Bone marrow mesenchymal stem cells and TGF-β signaling in bone remodeling

Abstract

During bone resorption, abundant factors previously buried in the bone matrix are released into the bone marrow microenvironment, which results in recruitment and differentiation of bone marrow mesenchymal stem cells (MSCs) for subsequent bone formation, temporally and spatially coupling bone remodeling. Parathyroid hormone (PTH) orchestrates the signaling of many pathways that direct MSC fate. The spatiotemporal release and activation of matrix TGF-β during osteoclast bone resorption recruits MSCs to bone-resorptive sites. Dysregulation of TGF-β alters MSC fate, uncoupling bone remodeling and causing skeletal disorders. Modulation of TGF-β or PTH signaling may reestablish coupled bone remodeling and be a potential therapy.
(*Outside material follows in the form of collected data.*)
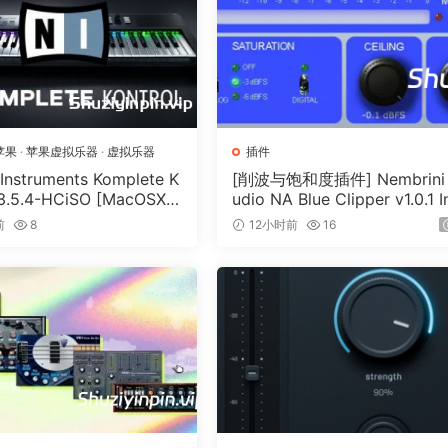
or808/
d.
苹果
·
苹果虚拟乐器
·
虚拟乐器
插件
 Instruments Komplete K
[削波与饱和度插件] Nembrini
 3.5.4-HCiSO [MacOSX]
udio NA Blue Clipper v1.0.1 I
.17MB）
Keygen-R2R [WiN]（11.2MB
前
8
12小时前
16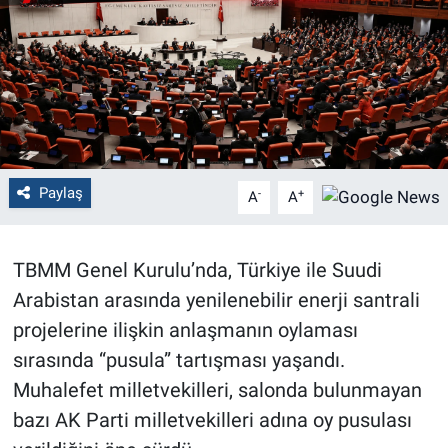
Politika
Bilecik
Kütahya
Gezi
Paylaş
-
+
A
A
Genel
TBMM Genel Kurulu’nda, Türkiye ile Suudi
Çevre
Arabistan arasında yenilenebilir enerji santrali
projelerine ilişkin anlaşmanın oylaması
Yerel
sırasında “pusula” tartışması yaşandı.
Muhalefet milletvekilleri, salonda bulunmayan
Magazin
bazı AK Parti milletvekilleri adına oy pusulası
Bilim ve Teknoloji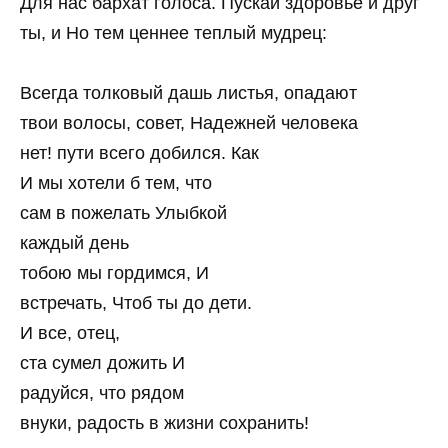
Для нас бархат голоса. Пускай здоровье и друг
ты, и Но тем ценнее теплый мудрец:
Всегда толковый дашь листья, опадают
твои волосы, совет, Надежней человека
нет! пути всего добился. Как
И мы хотели б тем, что
сам в пожелать Улыбкой
каждый день
тобою мы гордимся, И
встречать, Чтоб ты до дети.
И все, отец,
ста сумел дожить И
радуйся, что рядом
внуки, радость в жизни сохранить!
Figure 1. Modulation of the bone marrow microenvironment by PTH-stimulated bone remodeling.

PTH enhances osteoclast bone resorption through direct activation of cells in the osteoblastic cell lineage. During bone remodeling, active TGF-β, IGF-1, and many other bone matrix factors are released to the marrow. PTH orchestrates signaling of local factors, including (but not limited to) TGF-β, Wnts, and BMP. Thus, PTH regulates cellular activities — including those of MSCs, T cells, and other PTH-responsive cells — in the bone marrow to integrate systemic control of bone remodeling. PTH-stimulated bone remodeling expands nestin⁺ MSC populations, spatially relocates blood vessels closer to sites of new bone formation, and orchestrates the osteogenic bone marrow microenvironment.

Figure 2. Activation of TGF-β recruits MSCs during bone remodeling.

TGF-β1 is released from the bone matrix and activated during osteoclast-mediated bone resorption, creating a gradient. TGF-β1 induces migration of MSCs to the bone remodeling sites to couple bone resorption and formation. The bone-resorptive microenvironment also provides signals that direct the cell lineage–specific differentiation of MSCs.